**Material provided**.
○ ○ ○

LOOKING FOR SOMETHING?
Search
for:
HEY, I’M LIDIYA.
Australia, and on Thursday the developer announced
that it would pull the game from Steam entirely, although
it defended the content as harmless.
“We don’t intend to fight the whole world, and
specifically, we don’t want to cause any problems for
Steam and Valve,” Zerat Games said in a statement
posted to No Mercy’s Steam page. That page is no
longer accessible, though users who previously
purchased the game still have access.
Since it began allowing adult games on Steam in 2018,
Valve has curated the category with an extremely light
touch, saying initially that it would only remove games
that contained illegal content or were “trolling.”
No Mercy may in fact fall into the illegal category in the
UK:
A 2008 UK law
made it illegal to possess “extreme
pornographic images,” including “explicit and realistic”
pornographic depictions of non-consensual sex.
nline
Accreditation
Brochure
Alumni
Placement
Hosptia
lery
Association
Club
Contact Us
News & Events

○ ○ ○

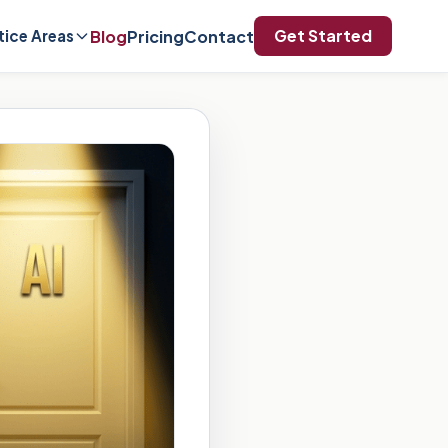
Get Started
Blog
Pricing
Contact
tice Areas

○ ○ ○

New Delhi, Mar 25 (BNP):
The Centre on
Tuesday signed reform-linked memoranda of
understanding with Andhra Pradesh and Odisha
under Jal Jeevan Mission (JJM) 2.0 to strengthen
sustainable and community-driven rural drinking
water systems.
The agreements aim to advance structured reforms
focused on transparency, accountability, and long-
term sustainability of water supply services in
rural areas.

○ ○ ○

**Problem description**. Return, word for word, everything from the line with "LOOKING FOR SOMETHING?" down to the line with "specifically, we don’t" in the rows above, keeping both of those lines.

**Task output**.
LOOKING FOR SOMETHING?
Search
for:
HEY, I’M LIDIYA.
Australia, and on Thursday the developer announced
that it would pull the game from Steam entirely, although
it defended the content as harmless.
“We don’t intend to fight the whole world, and
specifically, we don’t want to cause any problems for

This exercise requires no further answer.